Mary Magdalene stayed outside the tomb while Peter and the other disciple returned home. Not until they had gone did she peer in and not only did she see what they had seen—the shroud and the head cloth—but she saw two angels. She speaks to them without any fear; her sorrow is such that even the sight of angels does nothing. Neither can she yet believe Jesus is risen!
The angels ask her why she is weeping. We might understand them to be, in essence, asking her the same question God asked in the garden when Adam and Eve were in hiding: “Where are you?” Mary’s heart was still nailed to the Cross; she was not looking for Jesus, but rather for His body, for to her broken heart He was dead. She, like St. Thomas in the days to come, needed more than an empty tomb and scraps of cloth: she needed Jesus.
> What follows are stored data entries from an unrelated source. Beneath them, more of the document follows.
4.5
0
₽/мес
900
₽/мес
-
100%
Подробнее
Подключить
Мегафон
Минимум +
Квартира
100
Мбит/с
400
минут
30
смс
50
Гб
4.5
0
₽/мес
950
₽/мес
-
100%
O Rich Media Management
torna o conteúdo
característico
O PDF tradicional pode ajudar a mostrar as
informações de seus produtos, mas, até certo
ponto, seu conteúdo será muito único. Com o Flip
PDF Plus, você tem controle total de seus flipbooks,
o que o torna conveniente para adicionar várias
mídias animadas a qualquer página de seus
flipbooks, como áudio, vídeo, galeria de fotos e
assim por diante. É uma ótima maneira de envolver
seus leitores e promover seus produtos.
A curious visitor arrives, someone she believes to be a gardener. We may have missed a small detail in the previous chapter when Mary and the others were burying Jesus: “Now in the place where he had been crucified there was a garden, and in the garden and new tomb, in which no one had yet been buried.” (John 19:41) Hence, who else would be walking about the garden this early in the morning but the gardener? Yet this was no ordinary gardener. This was the New Man whom God placed within the New Garden, calling Him to life from the dead earth (Genesis 2:7-8), the New Adam from which a new humanity would descend. It is this Gardener that greets the weeping Mary with the same question the angels had asked her, addressing her as woman, just as Adam first addressed Eve. (Genesis 2:23) Indeed, how He must have loved her then, remembering her at the foot of His Cross, she who would soon be a member of His newborn Church and Bride, would be bone of His bone and flesh of His flesh, a member of the Body of Christ!
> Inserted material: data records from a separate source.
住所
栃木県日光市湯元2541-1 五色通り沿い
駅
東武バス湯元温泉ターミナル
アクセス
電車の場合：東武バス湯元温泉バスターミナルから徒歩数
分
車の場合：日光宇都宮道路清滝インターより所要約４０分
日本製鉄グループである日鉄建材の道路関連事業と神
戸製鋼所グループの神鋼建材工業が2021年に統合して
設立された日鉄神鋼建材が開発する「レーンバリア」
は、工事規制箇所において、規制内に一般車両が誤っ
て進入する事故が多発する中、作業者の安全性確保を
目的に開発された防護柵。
Yet her tears blind her to it all; Mary responds to His question just as she responded to the angels. She is far more interested in the seed (John 12:24) than in the fruit before her! But then something remarkable occurs: He speaks her name. Mary! It is as though she is brought to life from death, and instantly she knows He who first knew her. She is no longer merely a woman, but she is this woman; the Good Shepherd has found His lost sheep, and she recognized His voice. (John 10:3)
Mary has seen and believed, but it was Jesus’ calling her by name that opened not her tear-filled eyes, but rather the eyes of her heart. Do we hearken to the call of Christ, even in the midst of our many sorrows, our suffering? Let us listen, let us not doubt when He calls our name, when He raises us from the dust of the tomb and sends us off to breathe new life into the world. Let go of all that burdens you and be free of it; the One who loves you has risen from the dead.